Read an Excerpt
A J. B. Collins Novel
By Joel C. Rosenberg
Tyndale House PublishersCopyright © 2017 Joel C. Rosenberg
All rights reserved.
THE WHITE HOUSE, WASHINGTON, D.C.
TUESDAY, FEBRUARY 15
I had never been in the Oval Office before.
But I'd always imagined my first time going differently.
The tension wasn't immediately apparent as I stepped into the most coveted executive suite on the planet. But it would come. It had to. I would force it. And when it did, my fate would be sealed.
At first, the president and I were both on our best behavior. As far as he was concerned, our past battles were water under the bridge. Yes, in Amman he had been blindsided by an enemy he neither truly understood nor saw coming. But in his eyes, the successful rescue effort had been enough to shift the balance of power, and he had adapted quickly. Tonight, as he addressed the nation and the world in a live televised speech to a joint session of Congress, he was at the top of his game. Soaring in the polls. Confounding his critics. Seemingly destined to leave the American people the legacy of peace, prosperity, and security they so desperately longed for.
The president beckoned for me to be seated, then took a seat himself behind the Resolute desk, built from the timbers of a British naval vessel abandoned in a storm in 1854. As he did, he opened a black leather binder embossed with the presidential seal. He picked up a Montblanc fountain pen and excused himself for a moment to make a few final edits to his speech before we loaded into the motorcade to head up to Capitol Hill together.
With every passing moment, my anxiety grew. In less than an hour, Harrison Beresford Taylor, the nation's forty-fifth president, would deliver his annual report to the legislature. He would assert unequivocally, as he had on every other such occasion, that "the state of the union is strong."
Yet nothing could be further from the truth.
I could take it no longer. It was time to say what I had come to say.
"Mr. President, I very much appreciate you inviting me here. I know you have a great deal on your plate right now. But I have to ask you, not as a reporter, just as me. Do you have a plan to kill Abu Khalif or not?"

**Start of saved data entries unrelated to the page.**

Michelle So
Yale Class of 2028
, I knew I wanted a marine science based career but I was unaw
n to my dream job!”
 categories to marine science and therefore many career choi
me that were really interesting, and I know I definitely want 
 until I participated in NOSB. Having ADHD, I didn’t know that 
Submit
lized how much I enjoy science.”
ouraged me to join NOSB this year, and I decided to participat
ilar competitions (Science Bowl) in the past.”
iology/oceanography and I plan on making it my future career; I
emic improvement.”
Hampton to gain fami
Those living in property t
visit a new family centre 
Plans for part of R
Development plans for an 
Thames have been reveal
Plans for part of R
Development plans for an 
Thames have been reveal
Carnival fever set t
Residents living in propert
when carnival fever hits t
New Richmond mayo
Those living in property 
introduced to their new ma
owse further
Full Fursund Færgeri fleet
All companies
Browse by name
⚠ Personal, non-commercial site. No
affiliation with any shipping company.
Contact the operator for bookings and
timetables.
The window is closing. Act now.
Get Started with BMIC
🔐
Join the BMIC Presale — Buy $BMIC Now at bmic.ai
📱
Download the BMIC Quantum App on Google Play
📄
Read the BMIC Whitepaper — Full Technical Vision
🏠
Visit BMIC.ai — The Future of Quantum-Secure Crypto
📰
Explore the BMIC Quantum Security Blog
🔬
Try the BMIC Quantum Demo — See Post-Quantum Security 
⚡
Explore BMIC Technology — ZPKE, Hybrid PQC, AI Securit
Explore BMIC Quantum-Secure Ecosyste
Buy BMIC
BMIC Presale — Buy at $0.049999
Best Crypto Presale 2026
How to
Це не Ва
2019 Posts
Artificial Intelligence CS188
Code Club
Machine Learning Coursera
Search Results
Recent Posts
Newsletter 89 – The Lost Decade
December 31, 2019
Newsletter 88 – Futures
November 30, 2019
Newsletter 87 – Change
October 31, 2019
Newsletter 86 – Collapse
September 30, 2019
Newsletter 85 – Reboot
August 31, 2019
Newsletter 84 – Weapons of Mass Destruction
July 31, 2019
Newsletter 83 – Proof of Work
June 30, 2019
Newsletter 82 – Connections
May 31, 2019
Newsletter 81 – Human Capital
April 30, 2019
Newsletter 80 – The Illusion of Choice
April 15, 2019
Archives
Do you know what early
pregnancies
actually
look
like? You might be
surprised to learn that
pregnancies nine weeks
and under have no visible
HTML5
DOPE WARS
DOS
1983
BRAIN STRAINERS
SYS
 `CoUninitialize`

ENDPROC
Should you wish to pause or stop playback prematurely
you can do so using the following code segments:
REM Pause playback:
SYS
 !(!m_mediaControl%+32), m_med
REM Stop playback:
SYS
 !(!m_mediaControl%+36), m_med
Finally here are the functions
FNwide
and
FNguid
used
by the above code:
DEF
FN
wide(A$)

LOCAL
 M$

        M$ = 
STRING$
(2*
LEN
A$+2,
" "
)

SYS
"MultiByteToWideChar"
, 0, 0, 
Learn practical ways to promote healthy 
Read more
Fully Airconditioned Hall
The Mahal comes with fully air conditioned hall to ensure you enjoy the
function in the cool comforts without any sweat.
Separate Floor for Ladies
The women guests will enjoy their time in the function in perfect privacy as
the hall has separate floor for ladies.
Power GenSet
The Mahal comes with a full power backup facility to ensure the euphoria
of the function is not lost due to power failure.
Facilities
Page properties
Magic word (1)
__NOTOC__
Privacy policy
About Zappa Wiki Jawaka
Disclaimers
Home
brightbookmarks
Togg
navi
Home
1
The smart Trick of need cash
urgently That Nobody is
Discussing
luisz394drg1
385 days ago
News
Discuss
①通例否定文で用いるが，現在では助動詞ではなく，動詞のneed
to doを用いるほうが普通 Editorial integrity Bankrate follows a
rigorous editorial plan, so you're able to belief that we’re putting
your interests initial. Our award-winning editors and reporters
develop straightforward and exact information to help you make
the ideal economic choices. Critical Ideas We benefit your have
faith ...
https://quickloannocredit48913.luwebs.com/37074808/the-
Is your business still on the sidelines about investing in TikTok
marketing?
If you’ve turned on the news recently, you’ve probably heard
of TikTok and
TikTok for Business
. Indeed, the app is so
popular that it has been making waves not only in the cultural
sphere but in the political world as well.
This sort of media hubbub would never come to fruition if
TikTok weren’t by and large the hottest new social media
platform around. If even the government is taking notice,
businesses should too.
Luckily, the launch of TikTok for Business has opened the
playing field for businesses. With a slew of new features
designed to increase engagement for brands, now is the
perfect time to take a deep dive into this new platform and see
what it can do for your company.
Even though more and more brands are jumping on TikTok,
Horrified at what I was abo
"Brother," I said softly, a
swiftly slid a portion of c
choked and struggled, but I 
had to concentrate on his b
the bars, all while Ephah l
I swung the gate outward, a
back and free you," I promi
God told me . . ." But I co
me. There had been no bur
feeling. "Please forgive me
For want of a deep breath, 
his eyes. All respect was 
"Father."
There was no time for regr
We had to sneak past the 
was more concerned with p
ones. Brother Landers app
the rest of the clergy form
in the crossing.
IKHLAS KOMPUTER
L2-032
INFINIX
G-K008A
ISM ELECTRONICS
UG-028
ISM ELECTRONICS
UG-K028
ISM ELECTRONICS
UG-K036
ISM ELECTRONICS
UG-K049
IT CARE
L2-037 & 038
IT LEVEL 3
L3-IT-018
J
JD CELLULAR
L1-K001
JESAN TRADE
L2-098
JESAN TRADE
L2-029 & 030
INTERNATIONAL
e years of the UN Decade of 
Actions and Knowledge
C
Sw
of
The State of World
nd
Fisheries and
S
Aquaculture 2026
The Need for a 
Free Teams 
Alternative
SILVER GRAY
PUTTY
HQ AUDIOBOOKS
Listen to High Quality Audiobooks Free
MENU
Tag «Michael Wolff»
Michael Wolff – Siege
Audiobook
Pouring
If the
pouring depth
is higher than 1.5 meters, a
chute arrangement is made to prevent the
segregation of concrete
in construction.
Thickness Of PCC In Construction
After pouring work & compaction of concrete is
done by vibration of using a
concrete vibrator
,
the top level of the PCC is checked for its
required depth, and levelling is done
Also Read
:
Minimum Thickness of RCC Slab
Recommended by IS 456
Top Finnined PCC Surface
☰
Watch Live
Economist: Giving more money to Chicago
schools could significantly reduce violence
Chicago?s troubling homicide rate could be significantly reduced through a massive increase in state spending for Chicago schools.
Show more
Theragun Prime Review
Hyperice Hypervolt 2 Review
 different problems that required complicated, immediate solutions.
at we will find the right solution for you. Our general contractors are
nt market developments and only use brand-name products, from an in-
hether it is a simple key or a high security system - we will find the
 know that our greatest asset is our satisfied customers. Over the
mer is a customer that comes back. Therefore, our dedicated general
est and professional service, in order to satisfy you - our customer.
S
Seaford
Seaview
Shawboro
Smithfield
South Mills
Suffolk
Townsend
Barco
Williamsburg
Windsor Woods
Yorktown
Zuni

It was a simple, direct question. But it immediately became apparent that Taylor was going to avoid giving me a simple, direct response.
"I think you're going to be very pleased with my speech tonight, Collins," he said, leaning back in his black leather chair.
"Why?" I asked.
"Trust me," he said with a smile.
"That's not exactly in my nature, sir."
"Well, do your best."
"Mr. President, are you going to lay out for the American people a plan to take down the ISIS emir?"
"Look, Collins, in case you haven't noticed, in the last two months we've ripped ISIL to shreds. We're targeting all of their leaders, including the emir. We've stepped up our drone strikes. We've taken out twenty-three high-value targets in the last six weeks alone. Is it going as fast as I'd like? No, and I'm pushing the Joint Chiefs. But you need to have patience. We're making great progress, and we're going to get this thing done. You'll see."
"Mr. President, with all due respect, how can you say we're making progress?" I shot back. "Abu Khalif is on a genocidal rampage. As we speak, he's slaughtering Muslims, Christians, Yazidis, and anyone who gets in his way: beheading them, crucifying them, enslaving them — men, women, and children. We're getting reports of unspeakable acts of cruelty, worse every day. He's murdered your friends and mine. This is the guy who held you captive. If we hadn't gotten there when we did, he would have taken a knife and personally sawed off your head — or put you in a cage and burned you alive — and uploaded the video to YouTube for the entire world to see."
"And now we have them on the run," Taylor countered. "We're blowing up their oil fields. We're seizing their assets. We're blocking their ability to move money around the world. We're shutting down their social media accounts and cutting off their communications."
"It's not enough, Mr. President," I insisted. "Not unless you're going after the emir directly. You're hitting his men and his money, but, sir, you can't kill the snake unless you cut off its head. So I must ask you again: have you signed a presidential directive to take Abu Khalif out, or not?"